Mina Loy wrote a poem about Gertrude Stein. Gertrude Stein was lesbian writer and probably the most famous lesbian woman during this time. The poem is only nine lines long:
Curie
of the laboratory
of vocabulary
she crushed
the tonnage
of consciousness
congealed to phrases
to extract
a radium of the word.
Every three lines she adds an indent. She starts off with “Curie.” In the foot notes of The Norton Anthology, we see she is referring to Marie Curie, a French/Polish scientist who discovered radium and the first woman to win a Nobel Prize. I managed to imitate her style by what I believe is what she is trying to say:
Carson
of the operation room
of two wheels
he operated
the mass
of tumorage
as he rides
to eradicate
the malignancy on the road.
What I got from Loy’s poem was that she was trying to compare two things and make it the same thing. For example, in the first line and the third line, she compares Curie, a scientist, to vocabulary. She is taking something as complex as chemistry and comparing it to something as simple as writing. In my poem I attempted to make the same kind of technique and format as she did. I chose to write about brain surgery and bike riding. Ben Carson is a very famous neurosurgeon, to which I compared to something simple like riding a bicycle. This is a very complex poem yet it’s not. Which is really interesting and fits Mina Loy’s style very well.

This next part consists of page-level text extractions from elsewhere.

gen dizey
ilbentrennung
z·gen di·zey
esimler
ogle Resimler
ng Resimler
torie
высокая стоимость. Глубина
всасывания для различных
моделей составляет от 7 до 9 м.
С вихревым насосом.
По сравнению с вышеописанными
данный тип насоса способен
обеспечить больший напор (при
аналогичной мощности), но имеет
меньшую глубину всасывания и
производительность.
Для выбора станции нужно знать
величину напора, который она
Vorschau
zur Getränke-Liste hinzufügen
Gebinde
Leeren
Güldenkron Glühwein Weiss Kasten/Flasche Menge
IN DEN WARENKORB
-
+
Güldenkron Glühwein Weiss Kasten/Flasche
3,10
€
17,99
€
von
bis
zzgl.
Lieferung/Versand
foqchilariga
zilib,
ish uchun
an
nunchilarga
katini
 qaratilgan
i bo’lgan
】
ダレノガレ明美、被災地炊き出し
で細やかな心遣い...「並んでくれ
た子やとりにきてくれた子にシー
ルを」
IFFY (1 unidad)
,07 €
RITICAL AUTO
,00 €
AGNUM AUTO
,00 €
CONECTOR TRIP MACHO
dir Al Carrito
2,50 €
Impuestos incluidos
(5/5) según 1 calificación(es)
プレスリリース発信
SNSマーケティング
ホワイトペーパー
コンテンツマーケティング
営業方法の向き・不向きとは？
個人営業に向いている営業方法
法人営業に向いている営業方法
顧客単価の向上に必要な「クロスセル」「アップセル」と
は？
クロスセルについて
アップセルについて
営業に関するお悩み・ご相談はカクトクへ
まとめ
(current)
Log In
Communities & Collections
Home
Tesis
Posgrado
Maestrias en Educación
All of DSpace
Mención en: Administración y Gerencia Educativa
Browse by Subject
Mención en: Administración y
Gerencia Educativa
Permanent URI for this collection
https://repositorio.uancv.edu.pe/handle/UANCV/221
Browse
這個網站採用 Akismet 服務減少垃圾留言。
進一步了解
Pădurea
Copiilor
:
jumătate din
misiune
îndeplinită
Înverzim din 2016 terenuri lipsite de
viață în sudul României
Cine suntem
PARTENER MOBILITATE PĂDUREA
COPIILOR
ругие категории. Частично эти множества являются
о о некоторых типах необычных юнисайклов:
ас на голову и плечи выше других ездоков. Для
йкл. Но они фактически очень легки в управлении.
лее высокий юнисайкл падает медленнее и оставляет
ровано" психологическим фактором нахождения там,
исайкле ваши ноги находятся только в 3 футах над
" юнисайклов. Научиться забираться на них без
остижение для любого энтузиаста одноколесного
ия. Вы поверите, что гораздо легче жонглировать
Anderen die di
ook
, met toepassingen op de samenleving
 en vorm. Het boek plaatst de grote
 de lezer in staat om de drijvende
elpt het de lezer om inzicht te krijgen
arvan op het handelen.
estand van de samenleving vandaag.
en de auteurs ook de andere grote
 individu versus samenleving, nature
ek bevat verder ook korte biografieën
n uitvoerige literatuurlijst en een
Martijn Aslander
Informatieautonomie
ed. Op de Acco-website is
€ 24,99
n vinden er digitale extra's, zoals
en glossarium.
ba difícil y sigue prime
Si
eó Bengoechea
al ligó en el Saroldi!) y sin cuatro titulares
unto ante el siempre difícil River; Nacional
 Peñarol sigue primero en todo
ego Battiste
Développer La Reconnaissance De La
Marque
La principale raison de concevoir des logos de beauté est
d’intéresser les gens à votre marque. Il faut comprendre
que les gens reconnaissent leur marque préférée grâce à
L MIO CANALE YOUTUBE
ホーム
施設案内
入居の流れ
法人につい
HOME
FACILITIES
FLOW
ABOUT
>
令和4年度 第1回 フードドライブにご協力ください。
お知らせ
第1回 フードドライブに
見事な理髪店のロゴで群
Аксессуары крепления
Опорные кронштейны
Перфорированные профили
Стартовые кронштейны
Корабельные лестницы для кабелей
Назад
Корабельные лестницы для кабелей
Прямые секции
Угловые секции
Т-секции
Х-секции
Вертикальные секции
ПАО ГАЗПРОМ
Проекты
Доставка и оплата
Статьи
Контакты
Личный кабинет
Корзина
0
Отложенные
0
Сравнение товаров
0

I think the point of Loy’s poem is to compare two great female innovators–one in science, and one in writing. Rather than compare something simple to something complex, I think she’s drawing the comparison to highlight the dual complexities here: Curie in her science lab, and Stein in the laboratory of language. In that way, the specific point of your imitation (to compare two very different things) misses the feminist message a bit, but it was a good attempt in any case!